# [Source records]
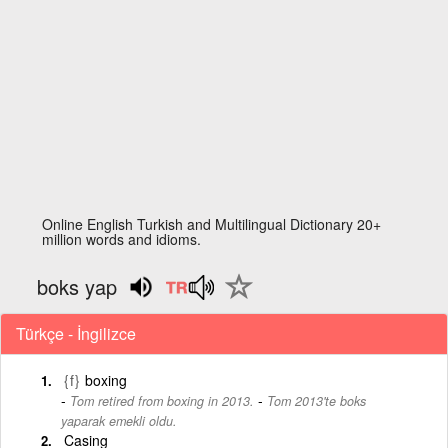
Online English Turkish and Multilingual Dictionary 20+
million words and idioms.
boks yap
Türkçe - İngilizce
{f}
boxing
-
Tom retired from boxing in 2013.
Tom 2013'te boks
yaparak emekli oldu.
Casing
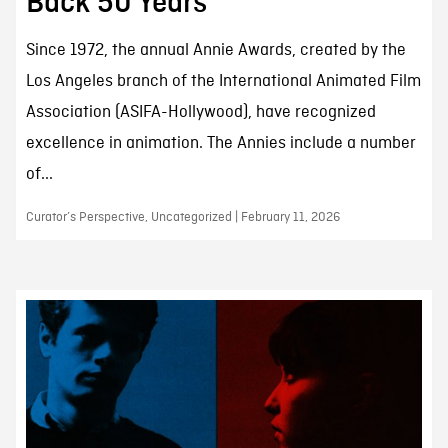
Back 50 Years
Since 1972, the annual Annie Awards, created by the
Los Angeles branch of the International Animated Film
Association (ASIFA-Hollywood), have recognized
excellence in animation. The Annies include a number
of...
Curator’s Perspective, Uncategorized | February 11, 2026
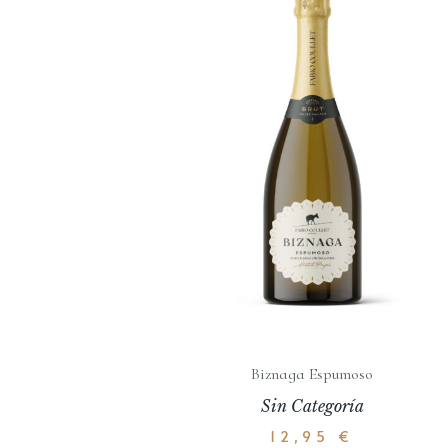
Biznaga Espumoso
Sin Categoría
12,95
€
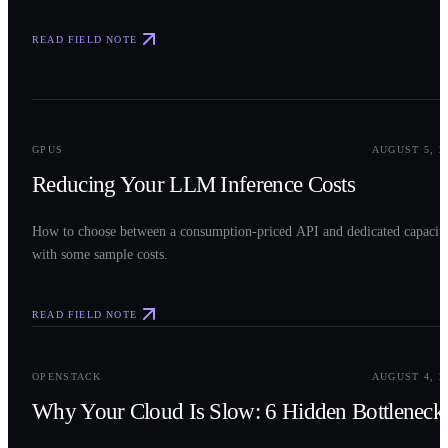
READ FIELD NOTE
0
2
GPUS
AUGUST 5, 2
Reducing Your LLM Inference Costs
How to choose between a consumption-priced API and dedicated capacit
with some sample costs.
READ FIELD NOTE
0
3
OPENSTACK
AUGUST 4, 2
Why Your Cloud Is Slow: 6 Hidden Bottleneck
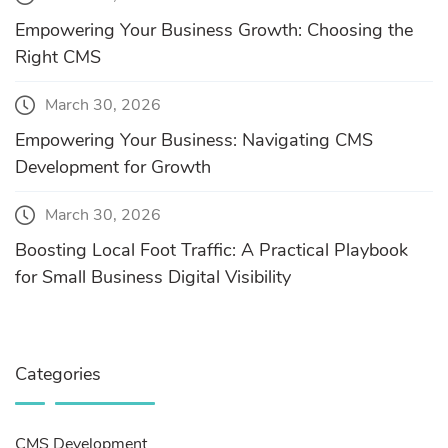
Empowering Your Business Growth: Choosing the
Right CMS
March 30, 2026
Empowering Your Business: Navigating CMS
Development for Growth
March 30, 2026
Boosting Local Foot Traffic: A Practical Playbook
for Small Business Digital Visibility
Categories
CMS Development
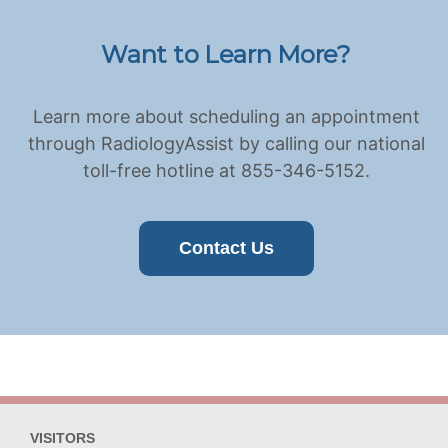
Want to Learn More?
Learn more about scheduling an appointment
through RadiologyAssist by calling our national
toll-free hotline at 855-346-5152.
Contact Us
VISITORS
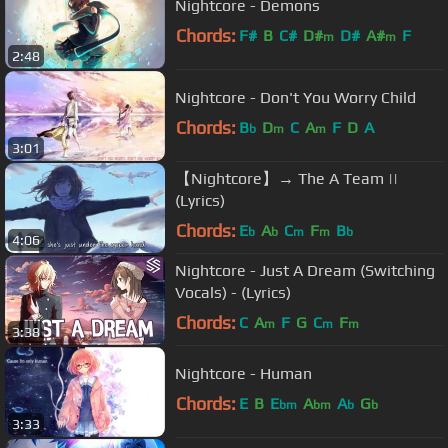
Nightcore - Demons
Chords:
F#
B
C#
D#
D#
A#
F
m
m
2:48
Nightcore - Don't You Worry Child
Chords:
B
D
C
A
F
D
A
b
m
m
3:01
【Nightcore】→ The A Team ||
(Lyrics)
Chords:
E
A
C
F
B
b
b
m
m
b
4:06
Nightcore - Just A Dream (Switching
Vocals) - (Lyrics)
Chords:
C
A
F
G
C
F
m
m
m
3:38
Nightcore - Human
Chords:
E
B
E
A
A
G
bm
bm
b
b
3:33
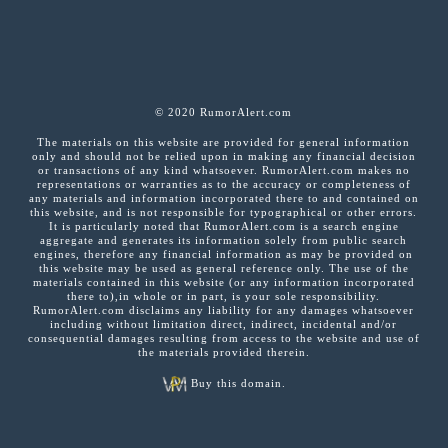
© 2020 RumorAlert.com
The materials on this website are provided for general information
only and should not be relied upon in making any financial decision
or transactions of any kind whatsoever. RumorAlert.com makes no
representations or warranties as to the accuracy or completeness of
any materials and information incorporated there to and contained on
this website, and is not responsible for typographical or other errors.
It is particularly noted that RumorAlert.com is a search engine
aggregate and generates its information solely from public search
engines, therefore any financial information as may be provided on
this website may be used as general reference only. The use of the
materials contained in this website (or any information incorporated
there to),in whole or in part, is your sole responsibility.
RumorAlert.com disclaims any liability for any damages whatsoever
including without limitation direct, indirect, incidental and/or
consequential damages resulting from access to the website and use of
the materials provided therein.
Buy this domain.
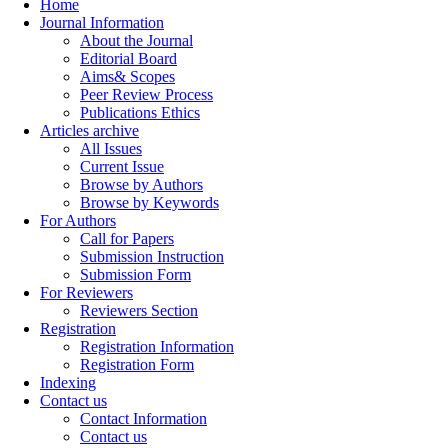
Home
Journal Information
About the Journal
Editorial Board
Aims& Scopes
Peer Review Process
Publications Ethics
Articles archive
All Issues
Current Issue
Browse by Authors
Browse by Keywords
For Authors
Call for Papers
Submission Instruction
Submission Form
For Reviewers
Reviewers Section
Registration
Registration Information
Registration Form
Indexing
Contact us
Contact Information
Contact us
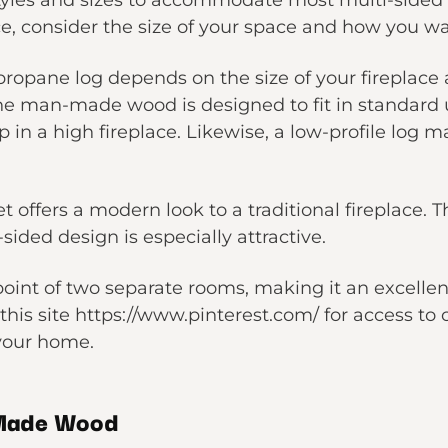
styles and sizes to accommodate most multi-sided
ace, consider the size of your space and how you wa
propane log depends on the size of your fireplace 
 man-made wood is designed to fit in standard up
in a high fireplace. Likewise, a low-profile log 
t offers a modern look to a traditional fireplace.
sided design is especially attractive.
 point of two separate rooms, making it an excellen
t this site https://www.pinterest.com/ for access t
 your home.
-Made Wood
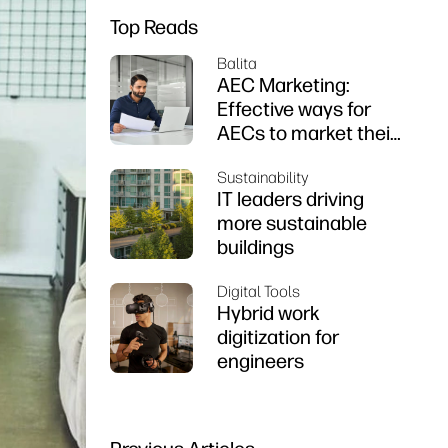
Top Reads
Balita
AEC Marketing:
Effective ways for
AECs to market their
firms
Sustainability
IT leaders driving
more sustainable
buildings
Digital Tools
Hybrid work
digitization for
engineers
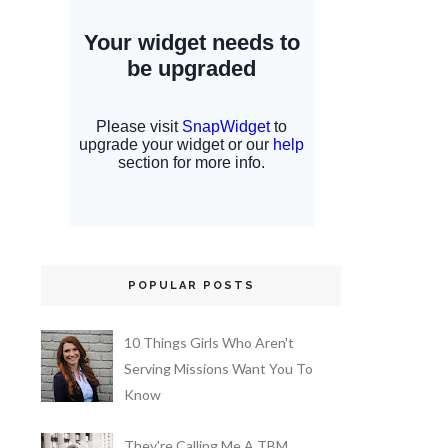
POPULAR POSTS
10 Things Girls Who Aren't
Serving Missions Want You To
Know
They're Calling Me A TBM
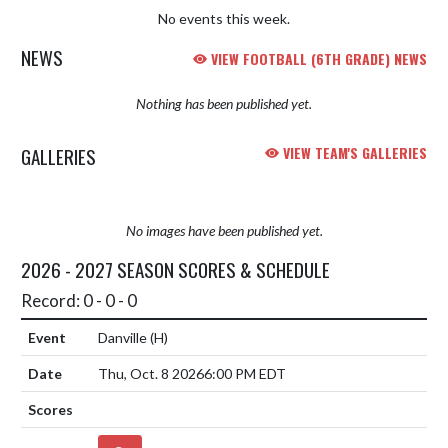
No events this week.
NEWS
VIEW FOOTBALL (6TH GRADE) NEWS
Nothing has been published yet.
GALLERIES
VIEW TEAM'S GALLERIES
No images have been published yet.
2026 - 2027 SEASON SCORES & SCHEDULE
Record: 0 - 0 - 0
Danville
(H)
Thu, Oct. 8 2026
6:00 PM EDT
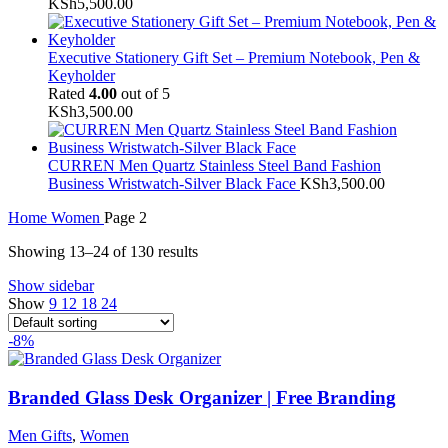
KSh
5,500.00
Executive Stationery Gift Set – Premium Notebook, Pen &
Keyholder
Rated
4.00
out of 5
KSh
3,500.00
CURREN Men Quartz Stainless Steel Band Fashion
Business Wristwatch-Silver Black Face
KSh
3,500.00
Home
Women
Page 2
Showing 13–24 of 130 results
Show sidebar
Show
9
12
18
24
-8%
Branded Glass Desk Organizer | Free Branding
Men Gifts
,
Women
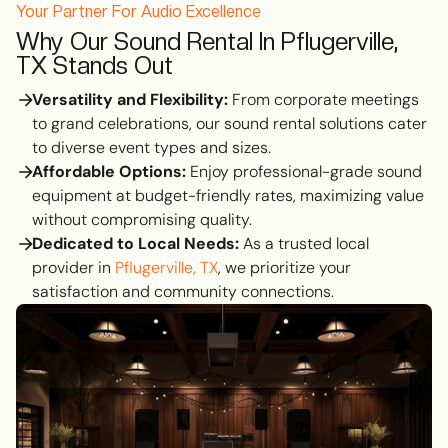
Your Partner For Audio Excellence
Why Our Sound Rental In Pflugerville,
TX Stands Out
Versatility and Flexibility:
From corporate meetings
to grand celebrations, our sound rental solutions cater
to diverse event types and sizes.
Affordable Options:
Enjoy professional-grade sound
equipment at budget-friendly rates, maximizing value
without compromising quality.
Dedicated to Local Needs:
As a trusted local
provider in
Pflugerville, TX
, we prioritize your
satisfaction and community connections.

...

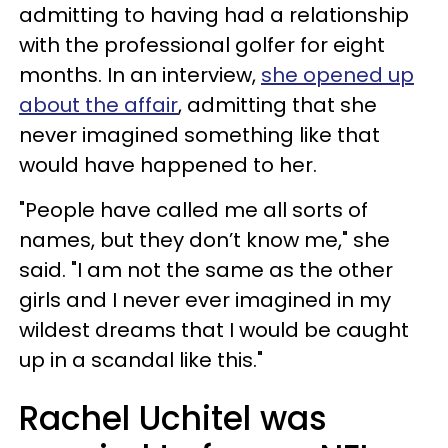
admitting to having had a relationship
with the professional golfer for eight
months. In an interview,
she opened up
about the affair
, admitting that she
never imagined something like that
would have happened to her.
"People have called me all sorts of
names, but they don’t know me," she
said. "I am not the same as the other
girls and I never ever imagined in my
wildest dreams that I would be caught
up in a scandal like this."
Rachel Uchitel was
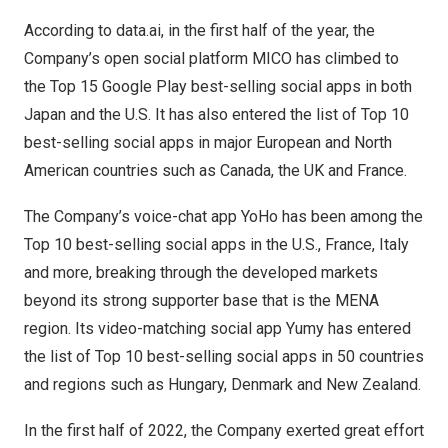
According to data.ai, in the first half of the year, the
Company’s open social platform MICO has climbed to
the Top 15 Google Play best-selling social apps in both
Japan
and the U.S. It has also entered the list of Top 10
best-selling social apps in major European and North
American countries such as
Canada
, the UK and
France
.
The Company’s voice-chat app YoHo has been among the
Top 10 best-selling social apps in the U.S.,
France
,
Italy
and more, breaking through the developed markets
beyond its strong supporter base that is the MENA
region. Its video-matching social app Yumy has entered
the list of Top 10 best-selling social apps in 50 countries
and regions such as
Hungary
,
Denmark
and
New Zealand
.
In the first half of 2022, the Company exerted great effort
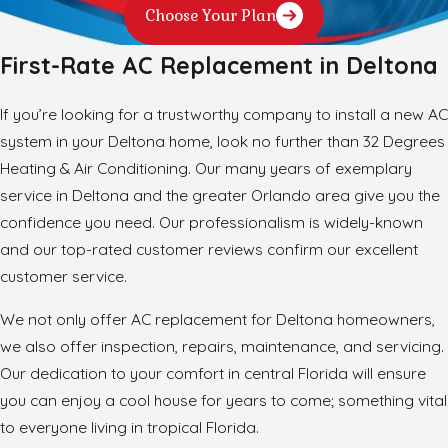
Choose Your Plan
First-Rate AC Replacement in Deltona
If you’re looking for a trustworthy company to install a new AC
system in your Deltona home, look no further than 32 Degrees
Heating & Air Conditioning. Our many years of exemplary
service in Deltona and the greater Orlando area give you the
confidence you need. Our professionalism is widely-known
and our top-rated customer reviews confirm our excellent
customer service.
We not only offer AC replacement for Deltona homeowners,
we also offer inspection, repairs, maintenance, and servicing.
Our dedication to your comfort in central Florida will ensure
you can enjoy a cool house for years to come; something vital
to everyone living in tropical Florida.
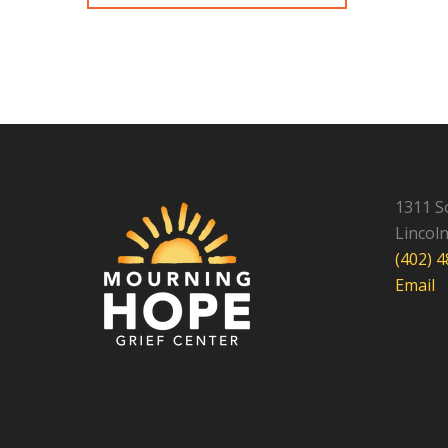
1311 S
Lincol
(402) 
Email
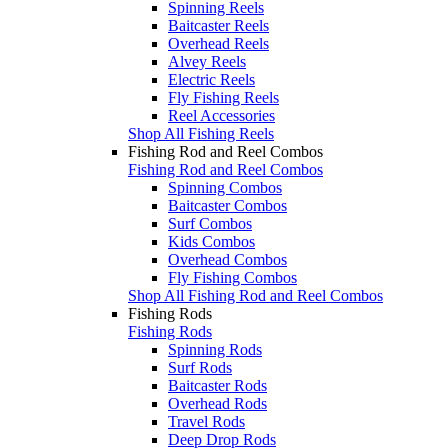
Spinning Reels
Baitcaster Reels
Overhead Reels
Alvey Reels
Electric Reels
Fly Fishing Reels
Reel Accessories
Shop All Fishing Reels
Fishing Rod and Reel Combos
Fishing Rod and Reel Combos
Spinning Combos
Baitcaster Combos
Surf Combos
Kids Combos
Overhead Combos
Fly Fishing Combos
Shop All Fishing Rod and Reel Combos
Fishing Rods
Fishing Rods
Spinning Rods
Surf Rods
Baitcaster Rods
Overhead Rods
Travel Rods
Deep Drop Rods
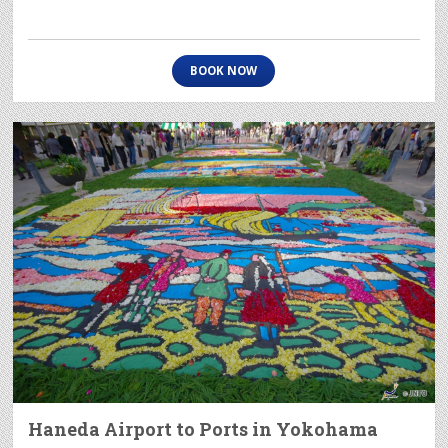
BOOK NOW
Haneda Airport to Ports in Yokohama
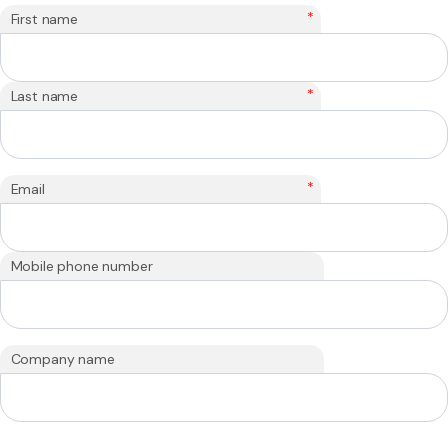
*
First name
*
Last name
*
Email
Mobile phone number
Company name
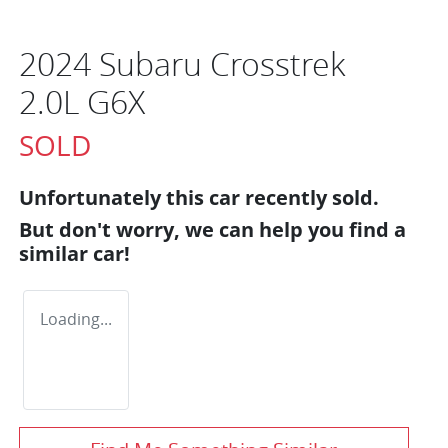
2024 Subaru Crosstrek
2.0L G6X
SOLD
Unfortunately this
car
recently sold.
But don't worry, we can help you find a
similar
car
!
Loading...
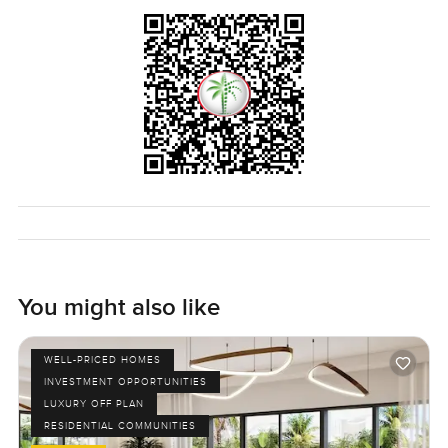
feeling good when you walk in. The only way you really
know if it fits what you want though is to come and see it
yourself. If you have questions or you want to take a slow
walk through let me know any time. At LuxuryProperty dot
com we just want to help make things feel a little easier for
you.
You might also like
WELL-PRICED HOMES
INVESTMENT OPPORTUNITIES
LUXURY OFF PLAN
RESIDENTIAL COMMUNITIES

---

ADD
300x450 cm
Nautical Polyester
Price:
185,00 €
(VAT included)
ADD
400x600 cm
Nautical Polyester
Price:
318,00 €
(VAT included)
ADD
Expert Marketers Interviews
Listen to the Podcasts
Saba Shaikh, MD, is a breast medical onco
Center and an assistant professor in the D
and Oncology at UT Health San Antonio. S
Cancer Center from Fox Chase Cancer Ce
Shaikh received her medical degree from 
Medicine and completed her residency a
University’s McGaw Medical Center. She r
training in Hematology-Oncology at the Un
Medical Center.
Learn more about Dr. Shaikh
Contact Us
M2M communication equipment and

# [Exercise]
An exact copy is needed. It runs from the line above containing "names, but they" down to the line containing "According to data.ai, in", both included, with no pictures.

# [Response to this exercise]
names, but they don’t know me," she
said. "I am not the same as the other
girls and I never ever imagined in my
wildest dreams that I would be caught
up in a scandal like this."
Rachel Uchitel was
According to data.ai, in the first half of the year, the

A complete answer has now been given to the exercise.